In the days following the attack, the trust conducted a standard information access audit. It identified 64 cases of suspicious record access. Twelve of those were later found to have had legitimate clinical justification. The remaining 48 did not. Disciplinary action was taken against those staff members, ranging from informal counselling to final written warnings. None were dismissed.

The trust's board had initially planned to inform the affected patients of the breach. At some point in 2025, that decision was reversed. Senior leadership concluded that notifying patients risked retraumatising them. The patients were only informed this week.

Leanne Lucas, a survivor who was among those whose records were accessed, waived her right to anonymity to speak publicly about the breach. "I am absolutely devastated and horrified that my privacy has been invaded when I was at my most vulnerable," she said. "48 people not involved in my care abused their position of trust to access the files of victims who have suffered unspeakable trauma. The decision to keep this from me for almost two years is a new low."

Nicola Brook, Legal Director at Broudie Jackson Canter, represents three survivors at the Southport Inquiry, including Ms Lucas. She rejected the trust's framing of the breach as a matter of individual misconduct. "This is more than a few bad apples when it was 48 different members of staff who, for no legitimate reason, chose to access vulnerable victims' records. That speaks to a culture, and one that will only change if there are real consequences for those responsible." She added that the decision to withhold the information from patients was "appalling" and that her firm would be pressing the trust for answers.
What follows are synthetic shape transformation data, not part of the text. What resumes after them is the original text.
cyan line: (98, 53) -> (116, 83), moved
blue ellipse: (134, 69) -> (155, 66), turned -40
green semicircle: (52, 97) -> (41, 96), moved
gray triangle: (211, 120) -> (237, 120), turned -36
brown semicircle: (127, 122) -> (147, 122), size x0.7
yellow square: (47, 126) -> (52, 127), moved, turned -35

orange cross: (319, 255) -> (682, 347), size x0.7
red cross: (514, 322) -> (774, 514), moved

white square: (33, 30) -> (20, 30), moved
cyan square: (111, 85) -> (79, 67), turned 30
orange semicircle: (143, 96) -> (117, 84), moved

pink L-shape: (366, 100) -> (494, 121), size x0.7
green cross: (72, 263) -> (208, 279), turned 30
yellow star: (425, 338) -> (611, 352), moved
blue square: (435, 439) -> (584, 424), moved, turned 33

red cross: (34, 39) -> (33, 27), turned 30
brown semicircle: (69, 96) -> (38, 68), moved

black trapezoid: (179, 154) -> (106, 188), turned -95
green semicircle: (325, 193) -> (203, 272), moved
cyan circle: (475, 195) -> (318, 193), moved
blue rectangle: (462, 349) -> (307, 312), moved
James Sumner, Chief Executive of University Hospitals of Liverpool Group, issued a formal apology. "Breaches of patient confidentiality are inexcusable and undermine the hard work of those teams who sought to provide the highest standard of care to these patients after they experienced such traumatic and life-changing events," he said. The trust notified the Information Commissioner's Office in August 2024, and Mr Sumner said it had been fully transparent with regulators. He confirmed that a new digital system had since been introduced to reduce the likelihood of similar breaches occurring.
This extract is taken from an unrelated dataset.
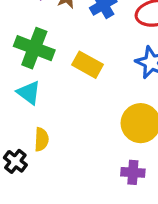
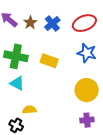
yellow semicircle: (41, 139) -> (29, 110), turned -88

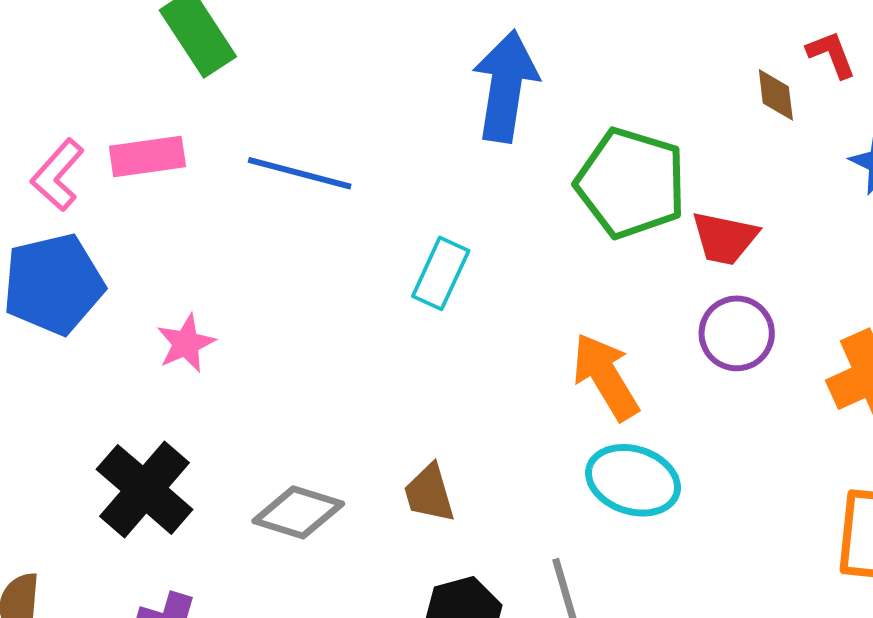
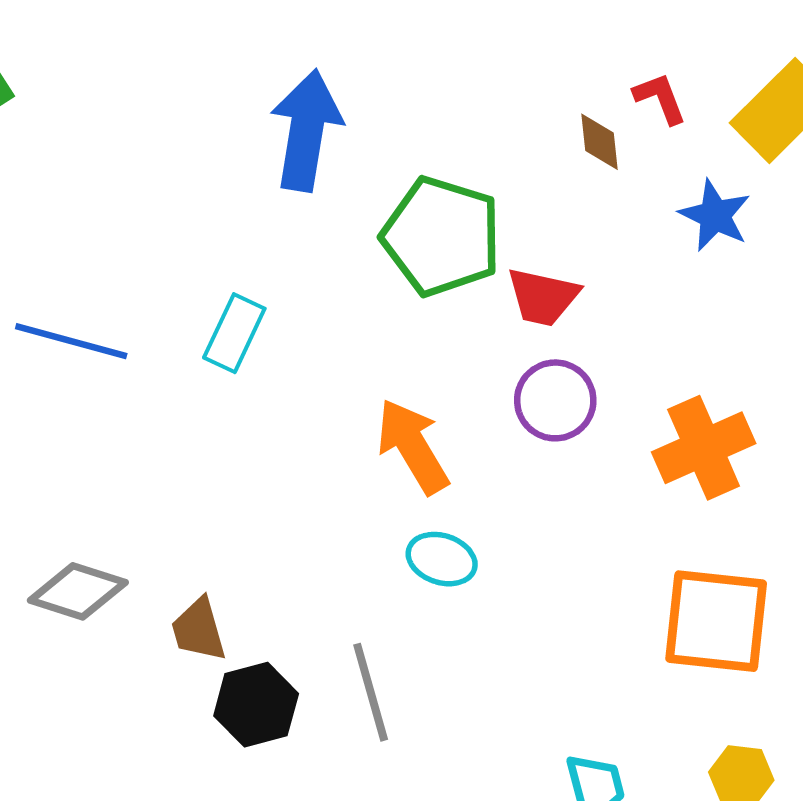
blue line: (300, 173) -> (71, 341), moved
cyan ellipse: (633, 480) -> (442, 559), size x0.7
brown trapezoid: (429, 493) -> (199, 630), moved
The ICO confirmed it had been in contact with the trust since August 2024 and had received regular updates. It said it was satisfied that no staff had been referred in connection with criminal breaches of data protection law, though it reserved the right to launch its own investigation should new information emerge.

This is not an isolated case. Last year, staff at Nottingham University Hospitals Trust were found to have accessed the care records of victims of the attack carried out by Valdo Calocane. Families of those victims described the breaches as sickening. Taken together, the two incidents raise serious questions about how NHS trusts handle patient data in the aftermath of high-profile incidents, and whether existing safeguards are sufficient to prevent access by staff with no clinical involvement in a patient's care.